If China won't stop North Korea from becoming a fully fledged member of the Nuclear Club, who will?

Tuesday, February 5, 2013

China, Japan playing with fire in East China Sea

The rocky East China Sea archipelago known as the Senkaku Islands in Japan and the Diaoyu Islands in China is one of the hottest flashpoints in Asia. /Image via The Guardian


North Korea is not the only threat to global security in Asia.

The ongoing dispute between China and Japan over craggy islands in the East China Sea is heating up, with Japan accusing its longtime regional rival of locking naval firing system radar on a Japanese destroyer and helicopter last month. Japan is the leading U.S. ally in the region. Given the American-Japanese military assistance pact in place since the end of World War II, if any armed conflict arises over the territorial dispute, the United States would likely be drawn into the confrontation.

The islands have been a source of geopolitical friction between China and Japan for more than 100 years. And the discovery of natural gas deposits under the ocean floor around the islands has raised the stakes. An agreement between the energy-hungry nations to conduct joint development of the archipelago's natural gas potential has been on hold since 2008.

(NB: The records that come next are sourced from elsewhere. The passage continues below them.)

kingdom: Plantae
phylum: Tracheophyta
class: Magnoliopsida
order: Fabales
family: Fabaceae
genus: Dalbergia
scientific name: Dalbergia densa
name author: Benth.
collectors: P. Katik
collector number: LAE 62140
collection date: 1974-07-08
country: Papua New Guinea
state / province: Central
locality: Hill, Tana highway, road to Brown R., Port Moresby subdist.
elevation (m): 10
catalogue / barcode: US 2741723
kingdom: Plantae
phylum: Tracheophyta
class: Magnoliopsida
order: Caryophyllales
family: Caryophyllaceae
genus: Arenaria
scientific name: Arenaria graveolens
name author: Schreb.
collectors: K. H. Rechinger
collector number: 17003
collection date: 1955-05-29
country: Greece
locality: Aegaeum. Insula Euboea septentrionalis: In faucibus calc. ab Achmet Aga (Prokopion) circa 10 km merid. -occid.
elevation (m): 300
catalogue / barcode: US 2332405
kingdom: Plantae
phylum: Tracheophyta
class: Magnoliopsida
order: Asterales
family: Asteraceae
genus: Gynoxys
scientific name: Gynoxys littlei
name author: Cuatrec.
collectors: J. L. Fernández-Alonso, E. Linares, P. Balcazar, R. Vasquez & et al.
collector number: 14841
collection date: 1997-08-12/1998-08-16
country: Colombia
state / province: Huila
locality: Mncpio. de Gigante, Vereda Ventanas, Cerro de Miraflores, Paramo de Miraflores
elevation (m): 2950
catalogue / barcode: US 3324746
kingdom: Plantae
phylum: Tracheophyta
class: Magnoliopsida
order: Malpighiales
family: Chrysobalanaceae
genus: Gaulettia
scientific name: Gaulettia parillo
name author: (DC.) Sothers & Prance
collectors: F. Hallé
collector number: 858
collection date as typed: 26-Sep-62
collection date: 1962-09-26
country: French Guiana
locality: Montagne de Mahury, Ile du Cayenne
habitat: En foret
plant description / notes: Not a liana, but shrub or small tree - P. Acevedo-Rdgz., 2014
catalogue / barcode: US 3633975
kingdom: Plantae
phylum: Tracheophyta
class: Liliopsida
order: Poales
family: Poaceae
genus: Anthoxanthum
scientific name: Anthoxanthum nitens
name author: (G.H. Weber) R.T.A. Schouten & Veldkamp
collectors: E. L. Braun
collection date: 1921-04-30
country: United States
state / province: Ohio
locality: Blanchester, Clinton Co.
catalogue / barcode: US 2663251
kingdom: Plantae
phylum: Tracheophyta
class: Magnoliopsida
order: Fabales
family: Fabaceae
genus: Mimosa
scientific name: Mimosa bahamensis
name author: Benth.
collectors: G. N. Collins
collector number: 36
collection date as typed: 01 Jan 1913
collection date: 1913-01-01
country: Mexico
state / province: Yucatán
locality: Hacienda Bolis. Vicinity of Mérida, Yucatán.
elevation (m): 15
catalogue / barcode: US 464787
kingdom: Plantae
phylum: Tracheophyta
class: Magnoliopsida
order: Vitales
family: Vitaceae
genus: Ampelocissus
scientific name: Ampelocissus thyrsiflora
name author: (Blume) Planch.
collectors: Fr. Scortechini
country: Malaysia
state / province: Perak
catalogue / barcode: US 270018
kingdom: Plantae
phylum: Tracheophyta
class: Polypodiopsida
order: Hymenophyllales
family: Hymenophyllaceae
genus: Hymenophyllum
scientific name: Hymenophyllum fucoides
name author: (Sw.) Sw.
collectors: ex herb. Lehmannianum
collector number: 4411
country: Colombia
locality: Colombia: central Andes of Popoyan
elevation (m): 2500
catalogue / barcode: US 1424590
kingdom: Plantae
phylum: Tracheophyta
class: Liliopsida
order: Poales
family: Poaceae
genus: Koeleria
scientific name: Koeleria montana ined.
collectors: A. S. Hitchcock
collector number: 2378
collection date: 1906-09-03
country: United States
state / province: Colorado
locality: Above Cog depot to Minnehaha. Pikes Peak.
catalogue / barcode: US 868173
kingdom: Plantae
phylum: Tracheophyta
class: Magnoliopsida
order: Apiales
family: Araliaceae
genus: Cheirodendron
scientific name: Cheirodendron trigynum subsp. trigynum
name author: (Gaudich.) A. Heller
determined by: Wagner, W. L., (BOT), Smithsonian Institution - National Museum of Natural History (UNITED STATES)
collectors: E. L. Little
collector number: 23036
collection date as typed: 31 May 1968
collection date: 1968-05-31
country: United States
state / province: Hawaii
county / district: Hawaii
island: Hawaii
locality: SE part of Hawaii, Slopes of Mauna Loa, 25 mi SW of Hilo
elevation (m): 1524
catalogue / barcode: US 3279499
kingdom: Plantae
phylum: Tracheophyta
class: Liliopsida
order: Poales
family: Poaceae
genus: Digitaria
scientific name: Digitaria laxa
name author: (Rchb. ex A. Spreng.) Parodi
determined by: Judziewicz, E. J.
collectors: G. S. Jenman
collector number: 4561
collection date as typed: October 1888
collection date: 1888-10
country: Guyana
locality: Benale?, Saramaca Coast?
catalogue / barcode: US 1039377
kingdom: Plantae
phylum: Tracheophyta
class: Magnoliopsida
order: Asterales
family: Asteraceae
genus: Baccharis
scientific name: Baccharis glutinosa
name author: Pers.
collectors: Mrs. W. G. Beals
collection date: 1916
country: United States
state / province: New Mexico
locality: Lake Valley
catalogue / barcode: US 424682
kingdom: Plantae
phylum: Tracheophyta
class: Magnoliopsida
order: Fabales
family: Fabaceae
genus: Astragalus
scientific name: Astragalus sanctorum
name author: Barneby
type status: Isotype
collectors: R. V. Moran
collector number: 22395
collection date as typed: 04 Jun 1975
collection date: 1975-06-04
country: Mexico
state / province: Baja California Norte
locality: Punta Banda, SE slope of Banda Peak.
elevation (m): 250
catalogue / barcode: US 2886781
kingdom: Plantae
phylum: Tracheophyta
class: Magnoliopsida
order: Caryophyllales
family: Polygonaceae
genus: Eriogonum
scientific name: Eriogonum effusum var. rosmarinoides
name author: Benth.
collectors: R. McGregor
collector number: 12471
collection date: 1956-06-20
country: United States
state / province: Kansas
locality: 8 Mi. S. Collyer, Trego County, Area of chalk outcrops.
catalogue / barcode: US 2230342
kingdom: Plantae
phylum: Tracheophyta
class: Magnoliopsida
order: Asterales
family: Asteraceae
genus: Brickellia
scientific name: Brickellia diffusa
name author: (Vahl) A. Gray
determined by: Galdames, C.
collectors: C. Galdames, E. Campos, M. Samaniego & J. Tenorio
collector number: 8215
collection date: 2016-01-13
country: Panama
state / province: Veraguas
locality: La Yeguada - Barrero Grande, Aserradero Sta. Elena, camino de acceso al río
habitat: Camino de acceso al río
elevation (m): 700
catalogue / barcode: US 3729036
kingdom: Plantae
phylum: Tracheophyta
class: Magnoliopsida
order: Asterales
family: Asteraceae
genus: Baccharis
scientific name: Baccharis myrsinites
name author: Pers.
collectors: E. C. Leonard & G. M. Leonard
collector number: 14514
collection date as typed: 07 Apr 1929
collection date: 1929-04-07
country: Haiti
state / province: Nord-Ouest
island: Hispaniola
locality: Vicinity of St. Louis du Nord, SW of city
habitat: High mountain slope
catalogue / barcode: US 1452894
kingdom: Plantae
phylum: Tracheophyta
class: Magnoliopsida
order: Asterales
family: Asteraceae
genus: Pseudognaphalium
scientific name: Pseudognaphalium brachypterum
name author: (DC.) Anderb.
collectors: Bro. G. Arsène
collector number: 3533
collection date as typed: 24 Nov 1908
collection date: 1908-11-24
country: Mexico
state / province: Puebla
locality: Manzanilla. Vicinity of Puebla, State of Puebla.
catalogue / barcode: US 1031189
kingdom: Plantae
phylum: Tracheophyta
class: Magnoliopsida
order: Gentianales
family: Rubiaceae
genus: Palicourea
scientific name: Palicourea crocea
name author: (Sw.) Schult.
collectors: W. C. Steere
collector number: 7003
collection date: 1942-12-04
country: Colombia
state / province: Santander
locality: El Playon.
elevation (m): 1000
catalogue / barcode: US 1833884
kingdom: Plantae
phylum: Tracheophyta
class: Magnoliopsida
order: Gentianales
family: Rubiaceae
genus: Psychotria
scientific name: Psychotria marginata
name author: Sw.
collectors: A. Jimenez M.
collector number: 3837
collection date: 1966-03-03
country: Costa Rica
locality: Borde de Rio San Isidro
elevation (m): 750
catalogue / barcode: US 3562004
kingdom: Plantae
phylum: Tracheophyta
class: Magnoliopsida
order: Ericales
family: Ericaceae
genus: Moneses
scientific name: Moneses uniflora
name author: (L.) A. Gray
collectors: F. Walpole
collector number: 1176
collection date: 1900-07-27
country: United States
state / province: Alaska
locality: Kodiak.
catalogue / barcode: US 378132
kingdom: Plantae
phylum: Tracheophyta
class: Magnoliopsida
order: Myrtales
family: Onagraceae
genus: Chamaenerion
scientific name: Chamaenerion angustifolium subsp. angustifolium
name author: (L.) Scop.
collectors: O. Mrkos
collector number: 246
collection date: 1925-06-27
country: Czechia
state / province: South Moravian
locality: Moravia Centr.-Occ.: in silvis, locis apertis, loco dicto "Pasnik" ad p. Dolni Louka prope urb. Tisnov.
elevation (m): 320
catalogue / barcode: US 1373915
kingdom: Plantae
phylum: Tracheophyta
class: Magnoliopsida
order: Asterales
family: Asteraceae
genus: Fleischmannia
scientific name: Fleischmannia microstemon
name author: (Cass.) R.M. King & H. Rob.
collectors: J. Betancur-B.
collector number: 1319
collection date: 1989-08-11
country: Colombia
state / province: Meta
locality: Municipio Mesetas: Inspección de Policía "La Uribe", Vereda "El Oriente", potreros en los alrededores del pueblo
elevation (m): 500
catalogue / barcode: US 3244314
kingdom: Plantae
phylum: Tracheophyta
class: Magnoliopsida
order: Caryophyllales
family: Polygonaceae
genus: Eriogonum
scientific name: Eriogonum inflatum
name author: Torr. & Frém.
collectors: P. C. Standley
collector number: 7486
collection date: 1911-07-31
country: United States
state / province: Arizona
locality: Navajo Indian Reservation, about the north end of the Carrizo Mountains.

I wonder how John Kerry is liking his new job in the State Department.

Saturday, February 11, 2012

Hold the Chinese government accountable


 
The Chinese government's recent vote in the United Nations Security Council to veto a resolution designed to help end the state-sponsored slaughter in Syria is the last straw for me.

The bloodshed in Syria is playing out much like the genocidal violence in Bosnia in the 1990s. Enclaves of opposition to a brutal authoritarian regime are besieged, and civilians are dying by the hundreds. A massacre of thousands in one of these enclaves could happen any day.

Russia's veto of the U.N. resolution is no surprise. Vladimir Putin is a cold, calculating, larger-than-life figure ... a James Bondesque villain. Russia has had strong political, military and economic ties with Assad regimes in Syria for decades. Putin knows the stakes are extremely high. And as the state-sponsored violence in Chechnya has shown, the death of thousands of civilians does not weigh heavily on his conscience.

China is vying to become the world's prime superpower. The Chinese government's veto of the U.N. resolution is yet another grim example the kind of world the Chinese leadership is trying to craft. Time after time, from the Cultural Revolution, to Tiananmen Square, to the mountains of Tibet, Chinese leaders shown they place minimal value on human rights or even the very lives of those perceived to be in their way.

The Chinese government poses a grave threat to anyone who cares about freedom from government oppression. I'm not opposed to strong ties with the Chinese or any other nation. But people around the world need to stand up to this barbaric regime and demand that the Chinese state act responsibly at home and abroad.